Norman Rockwell was a prolific illustrator who made his name on the covers of the Saturday Evening Post from 1916 to 1963. The exhibition’s organisers claim his popularity lies in his ‘heart-warming depictions of everyday life’ and it is this America of apple-cheeked children and brave young soldiers that we associate with his schmaltzy technicolour photorealism.
Works such as The Party After the Party show how this twee sentimentality could sell lightbulbs as an advertisement for Edison Mazda, later to become General Electric, but Rockwell’s illustrations are most effective as magazine covers portraying humorous situations that the public could instantly relate to; they demonstrate a ‘funny because it’s true’ approach to art. In the exhibition’s exhaustive display of all 323 covers, kids can be seen sticking their tongues out at passing cars, a sailor chats up a woman in front of a fancy restaurant while the fat cats look on, all in the same flat, advertisement style. It is only later, at the beginning of the 1940s when the presence of WW2 can be felt and the Saturday Evening Post changes its layout, that Rockwell’s pictures become impressive. Gone is the standard white background and the obvious joke takes second place behind the artist’s imaginative compositions in works such as The Bridge Game and Gossip. The latter is an interesting study of expressions similar to the seventeenth-century Italian artist Annibale Carracci’s first experiments with caricature.
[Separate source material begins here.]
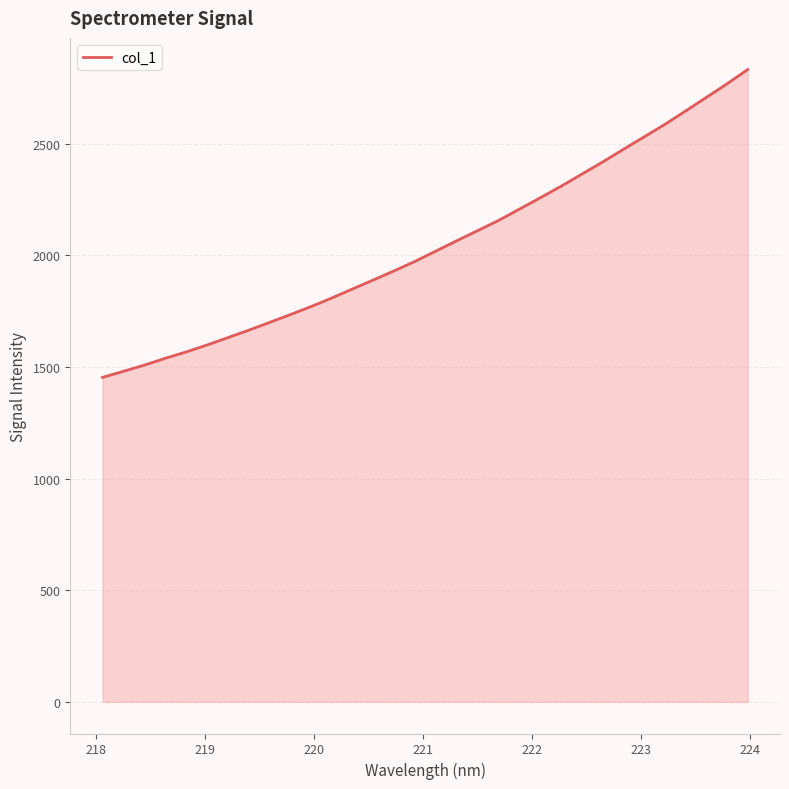

What is the difference between the maximum and minimum values?

1378.6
It is the illustrator’s later works that are really worth seeing. Portraits of Kennedy and Reagan and landmarks of the civil rights movement show the greatness of the American Dream tinged with sentimentality but also the all important knowledge of what makes an image of everyday life instantly striking. For this Rockwell became beloved by his public and admired as an artist as well as an illustrator.